A little later, Frank was curled deep into the corner of the couch beneath two blankets, looking absolutely wrecked…

The fever had fully won by then.

His hair stuck damply to his forehead. His cheeks were flushed bright with heat. Every few minutes another rough cough tore out of him hard enough to make his shoulders tense.

“You know,” he rasped weakly into the couch cushion, “if I survive this, I deserve financial compensation.”

“You have the flu,” Shred said from the kitchen.

“I have suffered.”

Shred snorted quietly and carried over another glass of water.

Frank blinked up at him slowly when he sat down beside him.

There was something strange about seeing Frank like this.

Usually Frank filled every room he walked into — loud and quick and sharp around the edges.
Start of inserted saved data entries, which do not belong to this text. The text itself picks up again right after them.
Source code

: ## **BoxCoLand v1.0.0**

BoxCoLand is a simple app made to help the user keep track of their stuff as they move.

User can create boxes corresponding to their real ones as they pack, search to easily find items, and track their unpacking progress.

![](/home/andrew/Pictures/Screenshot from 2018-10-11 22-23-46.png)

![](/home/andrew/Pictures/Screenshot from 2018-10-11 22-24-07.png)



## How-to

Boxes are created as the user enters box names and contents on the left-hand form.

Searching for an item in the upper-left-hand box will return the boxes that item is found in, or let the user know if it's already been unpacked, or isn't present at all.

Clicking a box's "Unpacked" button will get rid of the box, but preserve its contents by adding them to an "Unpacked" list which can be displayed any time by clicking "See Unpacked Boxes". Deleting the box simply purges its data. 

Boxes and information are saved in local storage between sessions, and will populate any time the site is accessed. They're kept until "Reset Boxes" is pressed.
Even when he was pretending not to care, there was always energy to him. Movement.

Now he just looked exhausted.

Softened.

Human in a way Shred wasn’t used to.

“Drink,” Shred said gently.

Frank obeyed immediately.

That was honestly alarming.

“You okay?” Shred asked.

Frank stared at him for a second too long like he was trying to process the question through static.
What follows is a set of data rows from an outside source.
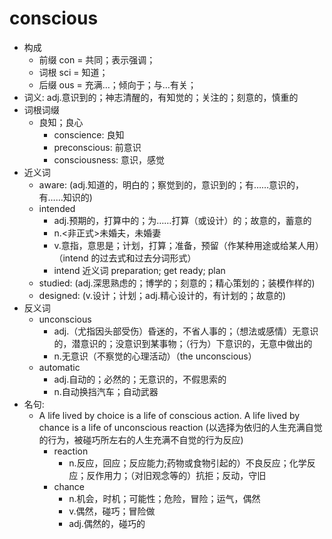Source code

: # conscious
- 构成
    - 前缀 con = 共同；表示强调；
    - 词根 sci = 知道；
    - 后缀 ous = 充满…；倾向于；与…有关；
- 词义: adj.意识到的；神志清醒的，有知觉的；关注的；刻意的，慎重的
- 词根词缀
    - 良知；良心
        - conscience: 良知
        - preconscious: 前意识
        - consciousness: 意识，感觉
- 近义词
    - aware: (adj.知道的，明白的；察觉到的，意识到的；有……意识的，有……知识的)
    - intended
        - adj.预期的，打算中的；为……打算（或设计）的；故意的，蓄意的
        - n.<非正式>未婚夫，未婚妻
        - v.意指，意思是；计划，打算；准备，预留（作某种用途或给某人用）（intend 的过去式和过去分词形式）
        - intend 近义词 preparation; get ready; plan
    - studied: (adj.深思熟虑的；博学的；刻意的；精心策划的；装模作样的)
    - designed: (v.设计；计划；adj.精心设计的，有计划的；故意的)
- 反义词
    - unconscious
        - adj.（尤指因头部受伤）昏迷的，不省人事的；（想法或感情）无意识的，潜意识的；没意识到某事物；（行为）下意识的，无意中做出的
        - n.无意识（不察觉的心理活动）（the unconscious）
    - automatic
        - adj.自动的；必然的；无意识的，不假思索的
        - n.自动换挡汽车；自动武器
- 名句:
    - A life lived by choice is a life of conscious action. A life lived by chance is a life of unconscious reaction (以选择为依归的人生充满自觉的行为，被碰巧所左右的人生充满不自觉的行为反应)
        - reaction
            - n.反应，回应；反应能力;药物或食物引起的）不良反应；化学反应；反作用力；（对旧观念等的）抗拒；反动，守旧
        - chance
            - n.机会，时机；可能性；危险，冒险；运气，偶然
            - v.偶然，碰巧；冒险做
            - adj.偶然的，碰巧的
Then he nodded once and immediately dissolved into another coughing fit.

“Jesus,” Shred muttered, rubbing a hand between Frank’s shoulders while he coughed.

Frank leaned into the touch without even seeming to realize he was doing it.

By the time the coughing finally stopped, he looked half asleep.

“You should probably actually sleep.”

“No.”

“No?”

Frank frowned blearily. “What if I stop existing?”

Shred blinked.

“You think sleeping kills you?”

Frank pointed weakly at him. “Can’t prove it doesn’t.”

“That is not how that works.”

Frank looked deeply unconvinced.

A few minutes later, he was very obviously drifting in and out.

His eyes kept sliding shut mid-conversation.

At one point he stared at Shred very seriously and whispered, “You have kind eyes.”

“…thanks?”

“And weird hair.”

“Okay, rude.”

“Like a youth pastor.”

Shred laughed despite himself.

Frank smiled faintly at the sound.

Then his expression changed.

Softened.

Like something inside him had quietly unguarded itself.

“You stayed,” he murmured.

Shred’s chest tightened a little.

“Yeah.”

Frank blinked slowly at him, fever-glassy and unfocused.

“You always stay.”

Shred opened his mouth, but Frank was already rambling softly again, thoughts loose and tangled from exhaustion.

“Everybody leaves eventually,” he whispered. “But you don’t.”

“Frank—”

“I knew it the first day.”

“The first day of what?”

Frank’s eyes were nearly closed now.

“Us.”

Shred stared at him.

Frank shifted under the blankets, looking for all the world like he was trying to get comfortable enough to sink completely into sleep.

Then, completely delirious and barely awake, he mumbled:

“Love you so much.”

Shred froze.

Frank kept talking softly into the couch cushion, barely coherent now.

“Think I always will.”

Silence.

Absolute silence.

Shred’s brain stopped functioning.

Frank, meanwhile, sighed happily, curled more into the blanket, and immediately fell asleep.

Like he hadn’t just detonated a nuclear bomb in the middle of the living room.

Shred stared at him.

Then at the rain-streaked windows.

Then back at Frank.

“…what.”

Frank snored softly in response.

Shred sat there for a full minute with his heart trying to physically escape his body.

Carefully, like he was handling something fragile, he reached over and tugged the blanket higher around Frank’s shoulders.

Frank made a sleepy little noise and unconsciously leaned toward him.

Shred was completely doomed.

And the worst part was that tomorrow morning, Frank Shaw was absolutely not going to remember a single second of this.